Resultados de sondagem Datafolha referem que 57% dos brasileiros está contra as celebrações da ditadura militar.

Um em cada três brasileiros está com Bolsonaro: Ditadura é para celebrar

Jair Bolsonaro queria que o dia 31 de março de 1964, data do golpe que levou o Brasil a um período de ditadura militar, passasse a ser celebrado. As celebrações deste ano acabaram por não o ser, após uma juíza ter rejeitado um pedido com carácter urgente do governo de Bolsonaro.

Agora, uma sondagem levada a cabo pela Datafolha sugere que, apesar da eleição, muitos brasileiros não partilham da opinião de Bolsonaro, com a rejeição a confirmar-se nos diferentes estratos sociais e faixas etárias.

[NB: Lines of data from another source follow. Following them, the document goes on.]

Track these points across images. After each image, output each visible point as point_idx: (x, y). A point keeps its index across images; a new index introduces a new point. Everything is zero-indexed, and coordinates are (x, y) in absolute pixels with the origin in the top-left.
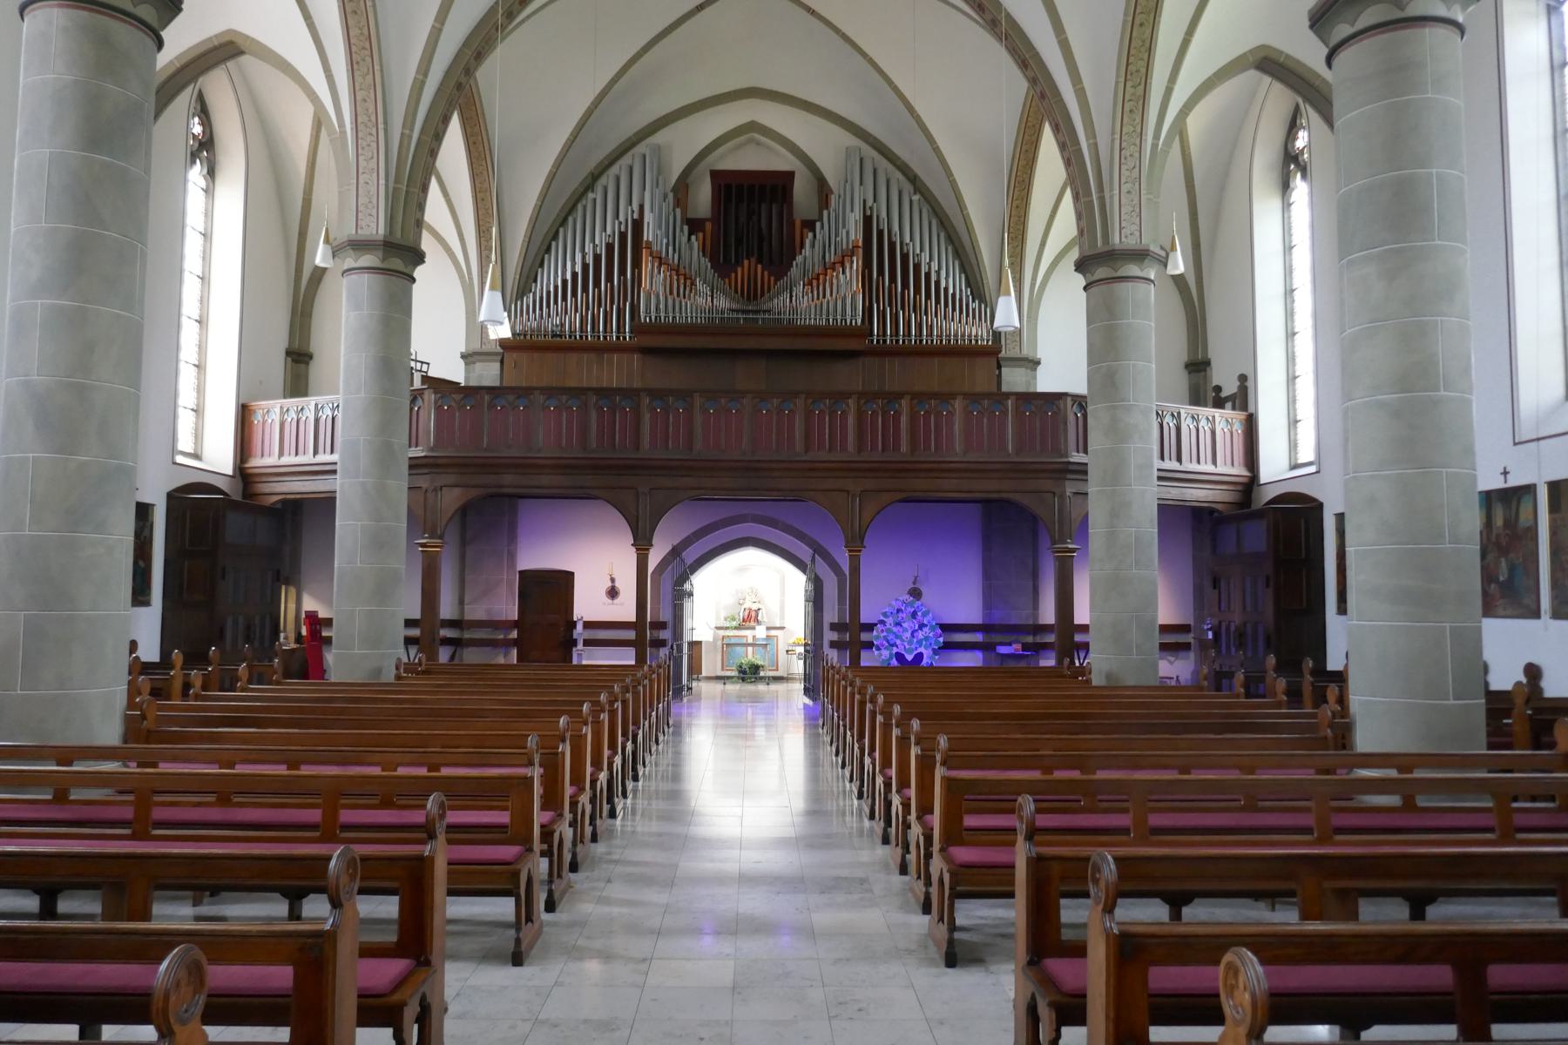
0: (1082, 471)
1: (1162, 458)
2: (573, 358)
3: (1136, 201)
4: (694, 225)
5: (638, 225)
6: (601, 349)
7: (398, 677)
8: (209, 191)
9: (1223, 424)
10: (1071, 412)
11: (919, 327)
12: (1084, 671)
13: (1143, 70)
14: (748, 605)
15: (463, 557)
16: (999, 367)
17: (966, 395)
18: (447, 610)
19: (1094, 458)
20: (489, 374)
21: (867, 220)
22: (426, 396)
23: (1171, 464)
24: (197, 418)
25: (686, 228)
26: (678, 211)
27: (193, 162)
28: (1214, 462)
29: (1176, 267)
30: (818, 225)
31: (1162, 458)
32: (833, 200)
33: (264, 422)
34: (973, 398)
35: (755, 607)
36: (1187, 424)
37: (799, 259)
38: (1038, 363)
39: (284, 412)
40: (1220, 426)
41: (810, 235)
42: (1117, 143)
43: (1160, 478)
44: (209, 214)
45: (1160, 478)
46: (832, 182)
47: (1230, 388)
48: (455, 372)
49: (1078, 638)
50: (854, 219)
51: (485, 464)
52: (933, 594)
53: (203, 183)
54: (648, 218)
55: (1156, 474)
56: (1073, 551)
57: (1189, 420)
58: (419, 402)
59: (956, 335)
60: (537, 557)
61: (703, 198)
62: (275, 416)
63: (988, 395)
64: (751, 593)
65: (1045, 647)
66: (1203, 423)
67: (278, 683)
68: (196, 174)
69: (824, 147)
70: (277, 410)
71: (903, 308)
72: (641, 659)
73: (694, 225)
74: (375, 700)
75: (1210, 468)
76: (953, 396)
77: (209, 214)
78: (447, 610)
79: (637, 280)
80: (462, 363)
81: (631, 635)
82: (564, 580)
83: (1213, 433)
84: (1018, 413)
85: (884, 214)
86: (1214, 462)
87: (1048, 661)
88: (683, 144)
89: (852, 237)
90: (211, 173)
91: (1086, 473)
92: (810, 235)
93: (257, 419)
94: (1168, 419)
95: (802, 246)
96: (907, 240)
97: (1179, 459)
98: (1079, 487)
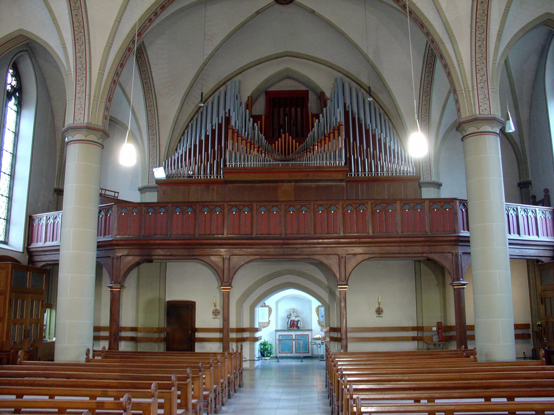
0: (466, 241)
1: (510, 233)
2: (193, 188)
3: (486, 92)
4: (256, 118)
5: (228, 120)
6: (208, 184)
7: (88, 360)
8: (19, 113)
9: (541, 214)
10: (460, 208)
11: (376, 167)
12: (473, 352)
13: (485, 26)
14: (293, 318)
15: (138, 295)
16: (420, 187)
17: (401, 200)
18: (233, 324)
19: (474, 233)
20: (152, 197)
21: (346, 113)
22: (113, 209)
23: (515, 236)
24: (7, 223)
25: (251, 119)
26: (247, 111)
27: (10, 99)
28: (537, 234)
29: (511, 129)
30: (321, 115)
31: (510, 233)
32: (329, 102)
33: (39, 224)
34: (405, 202)
35: (297, 319)
36: (521, 213)
37: (311, 133)
38: (441, 185)
39: (48, 219)
40: (539, 215)
41: (317, 120)
42: (474, 62)
43: (510, 244)
44: (18, 124)
45: (510, 244)
46: (328, 94)
47: (540, 196)
48: (135, 197)
49: (469, 333)
50: (340, 112)
51: (137, 239)
52: (383, 304)
53: (15, 108)
54: (233, 115)
55: (508, 241)
56: (464, 285)
57: (523, 212)
58: (110, 212)
59: (396, 171)
60: (177, 293)
61: (260, 108)
62: (44, 221)
63: (413, 200)
64: (284, 310)
65: (451, 338)
66: (530, 213)
67: (21, 364)
68: (12, 104)
69: (323, 81)
70: (45, 218)
71: (367, 157)
72: (226, 348)
73: (256, 118)
74: (143, 367)
75: (535, 238)
76: (394, 201)
77: (18, 124)
78: (233, 324)
79: (226, 146)
80: (139, 192)
81: (217, 335)
82: (190, 307)
83: (536, 219)
84: (431, 210)
85: (355, 110)
86: (538, 235)
87: (453, 346)
88: (252, 83)
89: (339, 120)
90: (20, 105)
91: (469, 241)
92: (317, 120)
93: (36, 223)
94: (511, 212)
95: (313, 127)
96: (368, 122)
97: (519, 233)
98: (466, 250)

A sondagem em causa refere que 57% dos brasileiros acha que a ditadura militar não é motivo de celebração, ao passo que 36% consideram que é. Outros 7% não souberam responder ou não quiseram opinar sobre o tema.

Recorde-se que o presidente do Brasil, que já foi acusado de negar os factos, é um adepto da ditadura militar que vigorou no Brasil durante mais de 20 anos. 

Ao longo dos anos fez vários comentários favoráveis à ditadura. Correu mundo o facto de ter dedicado o seu voto a favor do impeachment de Dilma Roussef celebrando Carlos Ustra, condenado por ser torturador durante a ditadura militar.

Em 2014, a Comissão da Verdade listou 434 mortes atribuídas diretamente à ditadura militar brasileira, um número que terá sido superior dado o número de desaparecidos e dos registos históricos de ocultação de corpos. Nestes números não se incluem os referentes à morte, exploração e tortura de índios, que terão sido muito superiores.

Saliente-se que no Brasil registaram-se ainda casos de detenção, tortura e exílio de crianças, algumas em idade de gatinhar. Apesar dos argumentos a favor da segurança no tempo da ditadura, na verdade foi precisamente com o regime militar que a criminalidade violenta começou a subir.

O início da ditadura implicou o derrube do governo de João Goulart, o então presidente democraticamente eleito do país. Sob o comando de sucessivos governos militares, a ditadura militar brasileira vigorou até 15 de março de 1985, altura em que se deu um período de transição que envolveu a amnistia de militares que colaboraram com o regime ditatorial.